Speaking in Accra on Tuesday, Dr Asiama said the plan aims to shield the West African nation’s hard-won gains from future market volatility. ‘While beneficial for now, a future correction in prices could quickly narrow our trade surplus,’ he warned.
Africa’s leading gold producer has seen a dramatic jump in gold exports, surging by 76 percent year-on-year to $5.2bn between January and April 2025. That surge has underpinned a ballooning trade surplus, now standing at $4.1bn—up from just $759 million over the same period in 2024.
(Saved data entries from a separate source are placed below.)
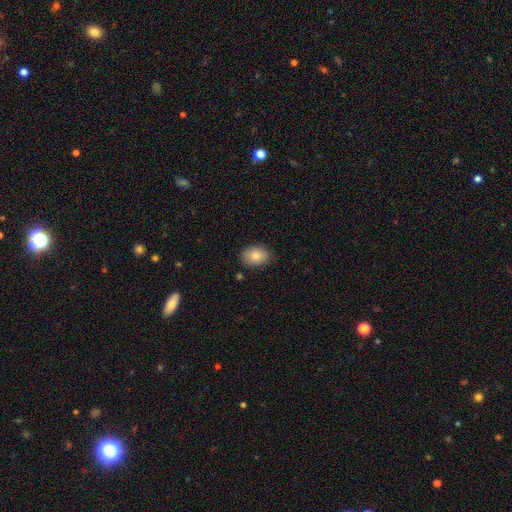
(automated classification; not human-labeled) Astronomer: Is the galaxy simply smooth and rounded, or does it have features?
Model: smooth — 84%.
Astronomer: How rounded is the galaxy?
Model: in between — 74%.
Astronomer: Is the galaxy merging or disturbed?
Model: none — 83%.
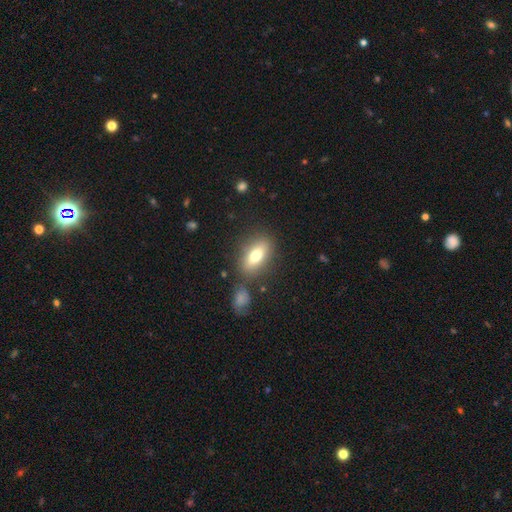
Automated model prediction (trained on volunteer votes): A smooth galaxy with no disk features (74%) that is in between round and cigar-shaped (82%).

Vote fractions:
- Smooth or featured? smooth: 74% / featured or disk: 18% / star or artifact: 8%
- How rounded? in between: 82% / cigar-shaped: 11% / round: 7%
- Merging? none: 76% / minor disturbance: 12% / merger: 8% / major disturbance: 4%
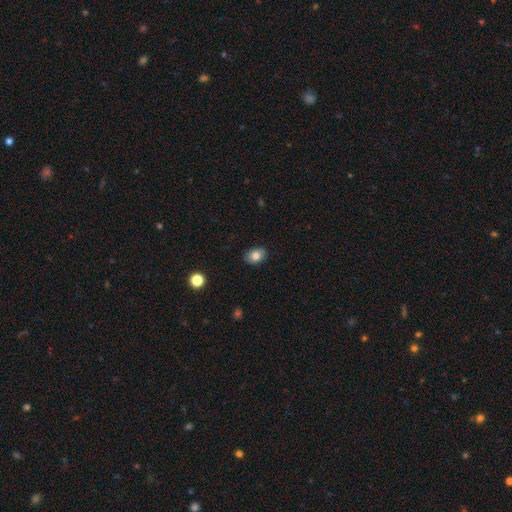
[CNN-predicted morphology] smooth 81%, featured or disk 10%, star or artifact 9%. Down the decision tree: how rounded — in between (81%); merging — none (85%).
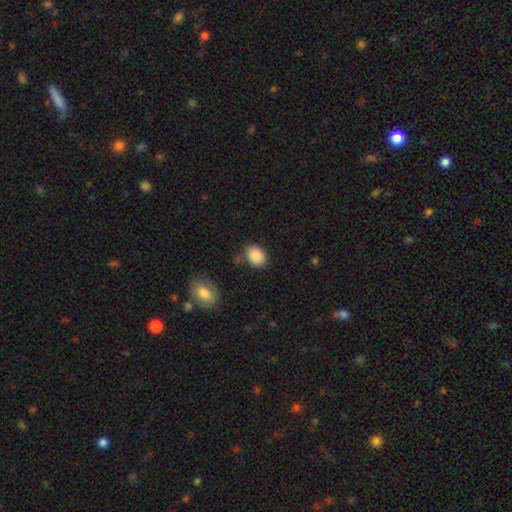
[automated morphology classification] Smooth or featured?
  - smooth: 88% *
  - star or artifact: 8%
  - featured or disk: 4%
How rounded?
  - in between: 67% *
  - round: 32%
  - cigar-shaped: 1%
Merging?
  - none: 72% *
  - minor disturbance: 18%
  - merger: 6%
  - major disturbance: 4%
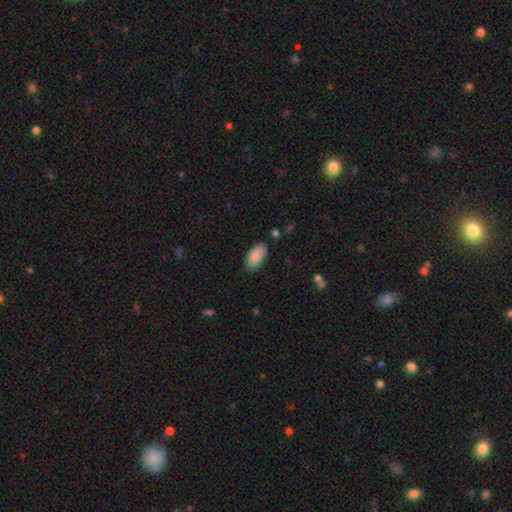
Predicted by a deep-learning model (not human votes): This is clearly a smooth galaxy (89%). How rounded: clearly in between (94%). Merging: clearly none (84%).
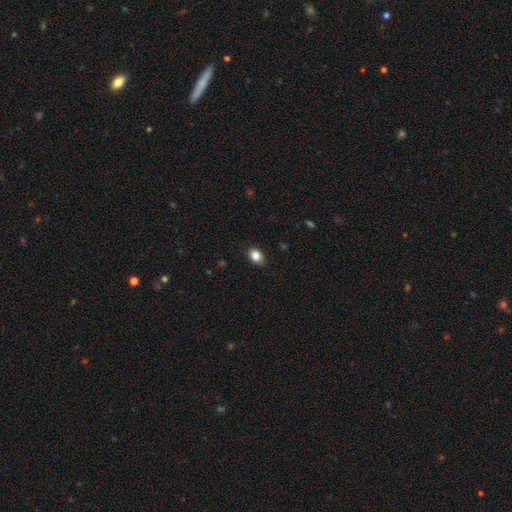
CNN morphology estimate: Smooth or featured?
  - smooth: 86% *
  - star or artifact: 9%
  - featured or disk: 5%
How rounded?
  - in between: 67% *
  - round: 32%
  - cigar-shaped: 1%
Merging?
  - none: 83% *
  - minor disturbance: 14%
  - major disturbance: 2%
  - merger: 1%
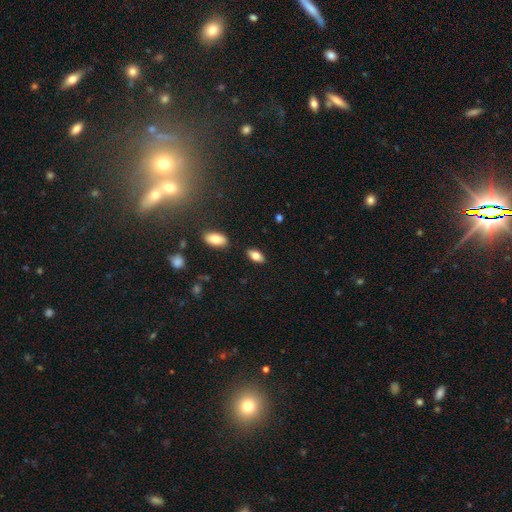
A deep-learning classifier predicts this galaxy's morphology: smooth_or_featured: smooth (p=0.77) [alt: featured or disk p=0.15]
how_rounded: in between (p=0.89) [alt: cigar-shaped p=0.08]
merging: none (p=0.86) [alt: minor disturbance p=0.09]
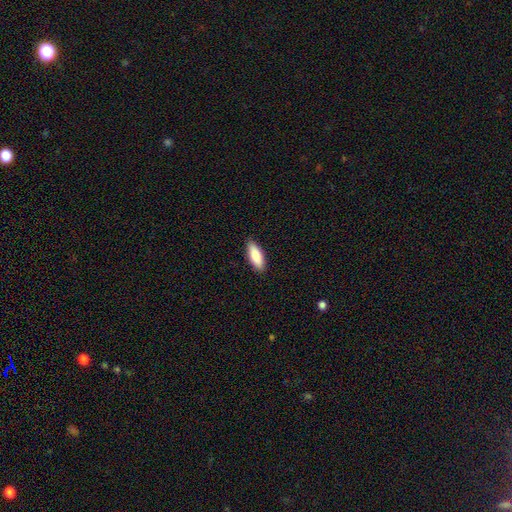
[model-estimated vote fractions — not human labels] The model was most divided on "how rounded": in between: 70%, cigar-shaped: 28%, round: 2%. More confident: merging — none (89%); smooth or featured — smooth (85%).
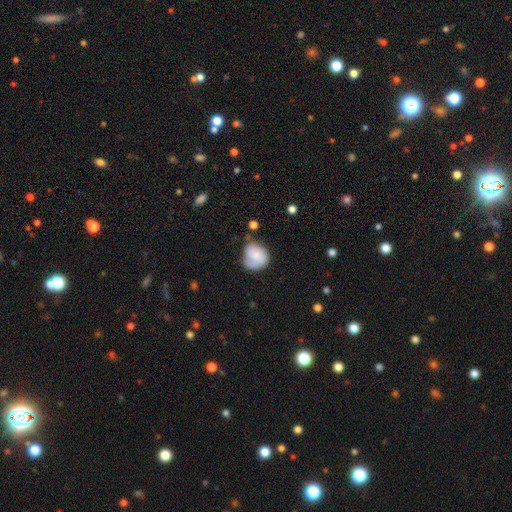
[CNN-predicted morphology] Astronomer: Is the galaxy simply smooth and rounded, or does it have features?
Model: smooth — 57% (runner-up: featured or disk, 36%).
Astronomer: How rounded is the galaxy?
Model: round — 71%.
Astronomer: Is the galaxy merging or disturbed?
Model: none — 50% (runner-up: minor disturbance, 30%).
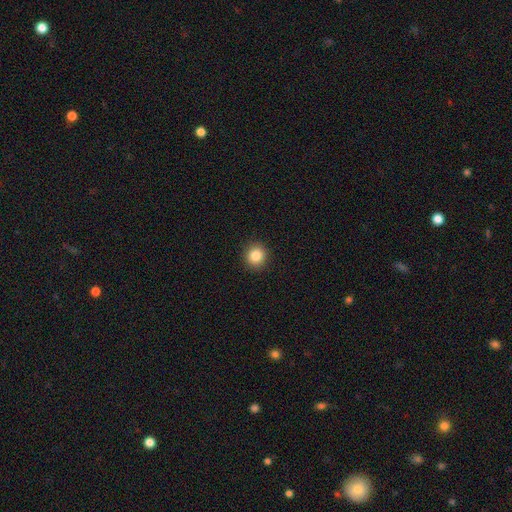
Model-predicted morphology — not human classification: type=smooth (84%); roundness=round (92%); merging=none (92%).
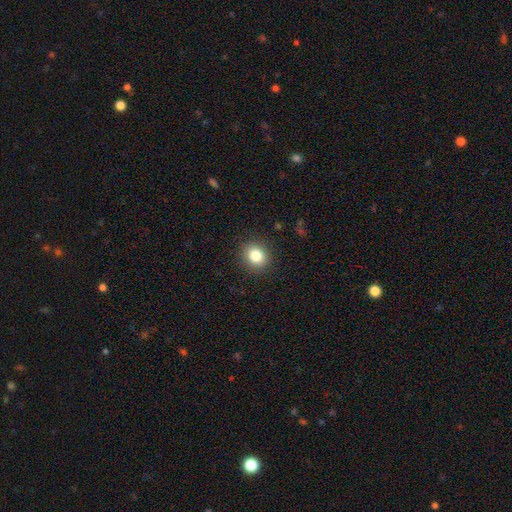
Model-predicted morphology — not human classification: This is clearly a smooth galaxy (83%). How rounded: likely round (75%). Merging: clearly none (89%).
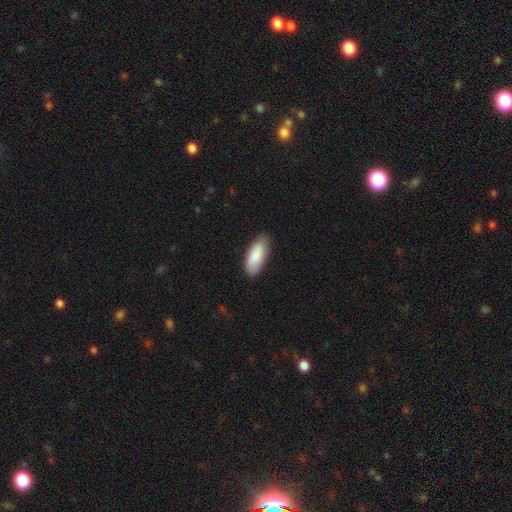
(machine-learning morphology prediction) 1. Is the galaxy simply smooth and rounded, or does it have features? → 87% smooth, 8% featured or disk, 5% star or artifact.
The growth in exports, coupled with a steady increase in gold prices and the government’s fiscal discipline, has strengthened Ghana’s external position. Gross international reserves currently stand at $11.1bn, enough to cover 4.8 months of imports, Dr Asiama said.
At the same time, the Ghanaian cedi has posted one of the most impressive rallies globally in 2025. It has appreciated by over 40 percent against the US dollar so far this year, making it the second-best performing currency tracked by Bloomberg—just behind the Russian rouble. As of Tuesday afternoon, the cedi held steady at 10.4 per dollar, while gold rose 0.3 percent to $3,351 an ounce in London.
Crypto framework nears completion
In a parallel move, the central bank is finalising a regulatory framework for cryptocurrency operations, aimed at tightening oversight of digital asset exchanges and platforms.
‘It is a fact that crypto is a big thing in Ghana,’ Dr Asiama acknowledged. ‘We can pretend, but the reality is that it is impacting.’
The new framework will bring cryptocurrency activities under the scope of the country’s anti-money laundering and counter-terrorism financing laws. It is also designed to ensure that fintech innovation supports Ghana’s monetary policy goals rather than undermining them.
The Bank of Ghana hopes that formal oversight of virtual currencies will help protect the financial system from risks associated with unregulated digital asset flows, while providing a secure environment for innovation.
With global commodity prices remaining volatile and digital currencies gaining traction among Ghanaians, the twin initiatives signal Ghana’s intent to build financial resilience while adapting to new monetary frontiers.